# Hello from AUSTRALIA! :D



## LoveStory10 (Oct 31, 2009)

Lol hey there! Welcome to the Forum... Its great to get a new member. Australia? Wow thats awsome!!! Have fun here, and enjoy!!!


----------



## RedTree (Jan 20, 2010)

hey I'm from Australia as well 
But I'm in WA 
I'm 17 and have a tb
did you have any horses?


----------



## Kayty (Sep 8, 2009)

Yay another Aussie!!!

I'm Kayty, almost 20 and from SA, have just brought another ottb for dressage. Welcome to the forum


----------



## PoNy PrInCeSs (Mar 21, 2010)

heyy, oh thhats great 
yeah I do I have a thoroughbred mare Lilly and a little welsh x riding pony named Gizmo.


----------



## PoNy PrInCeSs (Mar 21, 2010)

hey there Kayty yeah another aussie 
thankss


----------



## my2geldings (Feb 18, 2008)

Welcome to the forum


----------



## jazzyrider (Sep 16, 2007)

heya. im from australia too. i live in qld  welcome


----------



## Reiterin (Mar 28, 2010)

welcome to the forum.


----------



## darkwillow (Apr 12, 2009)

YAYAYAYAYAYAYAYAY!!!!!!!!!!!!!!!!!!!!!!!!!!!!!!!!!!!!!!!!!!!!!!!!!!!!!!!!!!!!
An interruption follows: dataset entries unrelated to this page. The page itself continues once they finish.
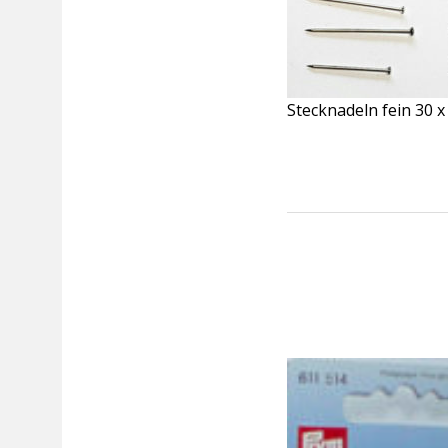
Stecknadeln fein 30 x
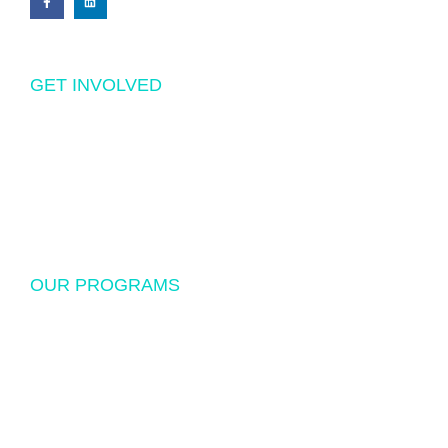
GET INVOLVED
Volunteering
Donations
Sponsorship
OUR PROGRAMS
USF Endowed Scholarship
International Student Exchange
Disaster Relief and Social Assistance
Other Educational and Social Activities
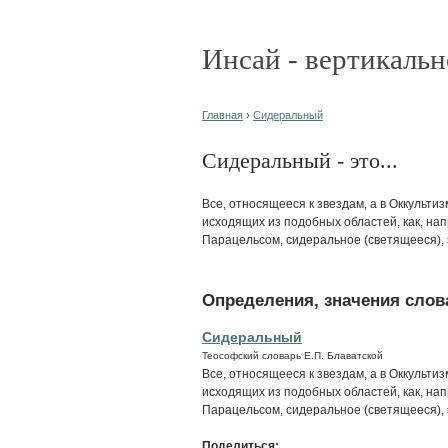
Инсай - вертикальн
Главная
›
Сидеральный
Сидеральный - это...
Все, относящееся к звездам, а в Оккульт
исходящих из подобных областей, как, на
Парацельсом, сидеральное (светящееся), 
Определения, значения слова
Сидеральный
Теософский словарь Е.П. Блаватской
Все, относящееся к звездам, а в Оккульт
исходящих из подобных областей, как, на
Парацельсом, сидеральное (светящееся), 
Поделиться:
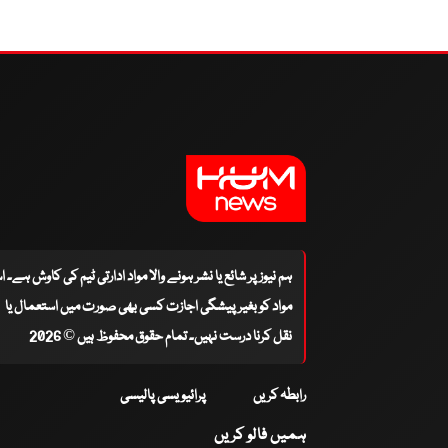
ہم نیوز پر شائع یا نشر ہونے والا مواد ادارتی ٹیم کی کاوش ہے۔ 
مواد کو بغیر پیشگی اجازت کسی بھی صورت میں استعمال یا
نقل کرنا درست نہیں۔ تمام حقوق محفوظ ہیں © 2026
رابطہ کریں
پرائیویسی پالیسی
ہمیں فالو کریں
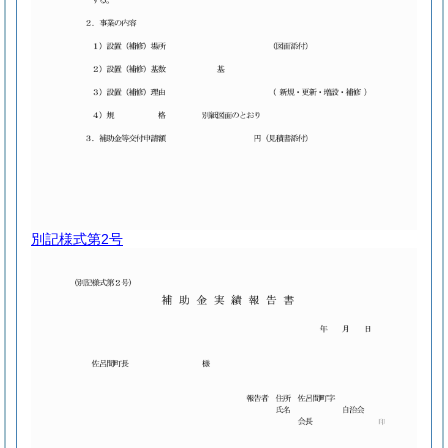
別記様式第2号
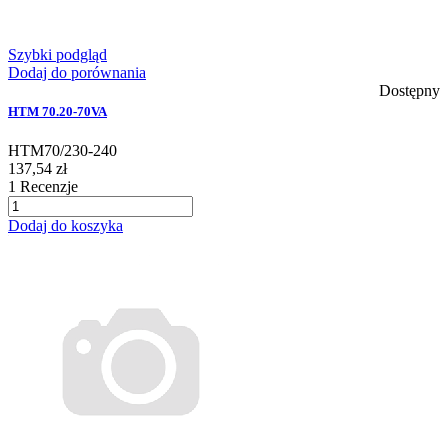
Szybki podgląd
Dodaj do porównania
Dostępny
HTM 70.20-70VA
HTM70/230-240
137,54 zł
1
Recenzje
Dodaj do koszyka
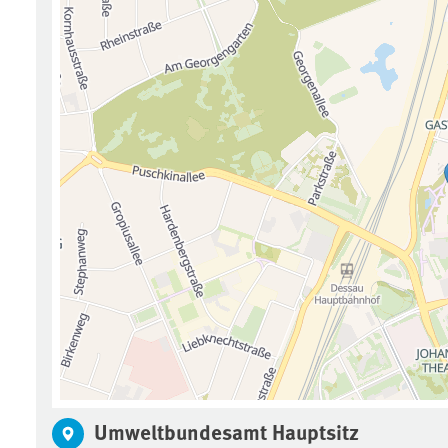
Umweltbundesamt Hauptsitz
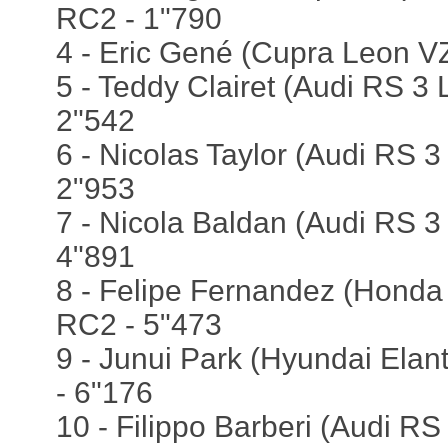
RC2 - 1"790
4 - Eric Gené (Cupra Leon VZ
5 - Teddy Clairet (Audi RS 3 L
2"542
6 - Nicolas Taylor (Audi RS 
2"953
7 - Nicola Baldan (Audi RS 3
4"891
8 - Felipe Fernandez (Honda 
RC2 - 5"473
9 - Junui Park (Hyundai Elantr
- 6"176
10 - Filippo Barberi (Audi RS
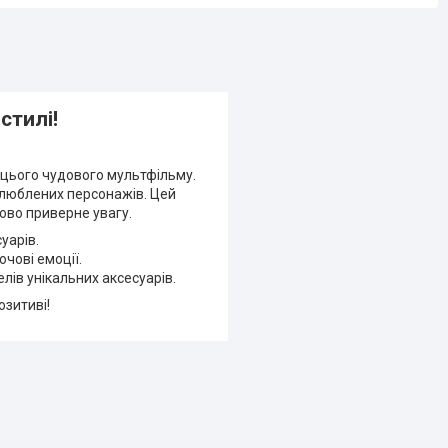
стилі!
 цього чудового мультфільму.
 улюблених персонажів. Цей
ово приверне увагу.
уарів.
чові емоції.
елів унікальних аксесуарів.
озитиві!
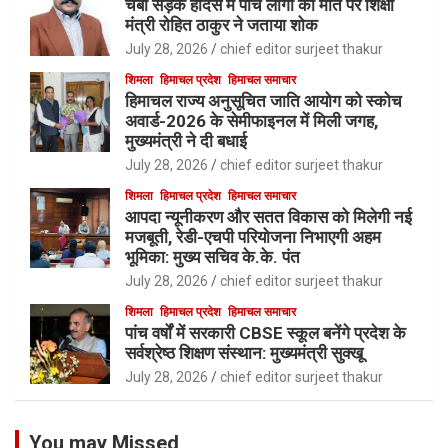
चंबा सड़क हादसे में पांच लोगों की मौत पर शिक्षा
मंत्री रोहित ठाकुर ने जताया शोक
July 28, 2026
chief editor surjeet thakur
शिमला
हिमाचल प्रदेश
हिमाचल समाचार
हिमाचल राज्य अनुसूचित जाति आयोग को स्कोच
अवार्ड-2026 के सेमीफाइनल में मिली जगह,
मुख्यमंत्री ने दी बधाई
July 28, 2026
chief editor surjeet thakur
शिमला
हिमाचल प्रदेश
हिमाचल समाचार
आपदा न्यूनीकरण और सतत विकास को मिलेगी नई
मजबूती, रेडी-एचपी परियोजना निभाएगी अहम
भूमिका: मुख्य सचिव के.के. पंत
July 28, 2026
chief editor surjeet thakur
शिमला
हिमाचल प्रदेश
हिमाचल समाचार
पांच वर्षों में सरकारी CBSE स्कूल बनेंगे प्रदेश के
सर्वश्रेष्ठ शिक्षण संस्थान: मुख्यमंत्री सुक्खू
July 28, 2026
chief editor surjeet thakur
You may Missed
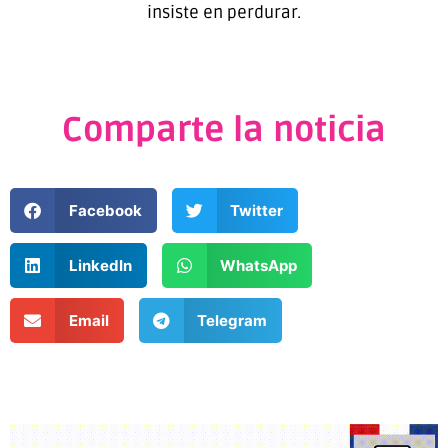
insiste en perdurar.
Comparte la noticia
Facebook
Twitter
LinkedIn
WhatsApp
Email
Telegram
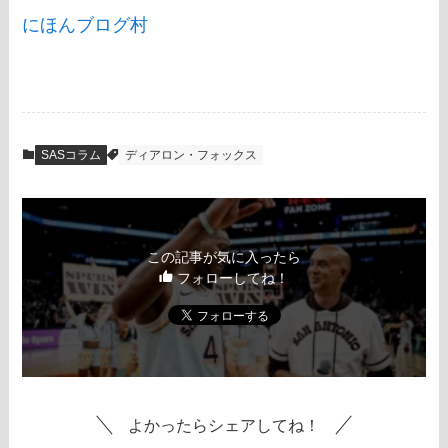
にほんブログ村
SASコラム
ディアロン・フォックス
この記事が気に入ったら
フォローしてね！
よかったらシェアしてね！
I'm in qld too. And I'm 17 and I own several horses. Have fun with the forum!!


----------



## wild_spot (Jan 30, 2008)

Welcome, and good to see another Aussie :]


----------



## PumpkinzMyBaby22 (Jul 5, 2009)

welcome to the forum! YAY! nice to see another Aussie around


----------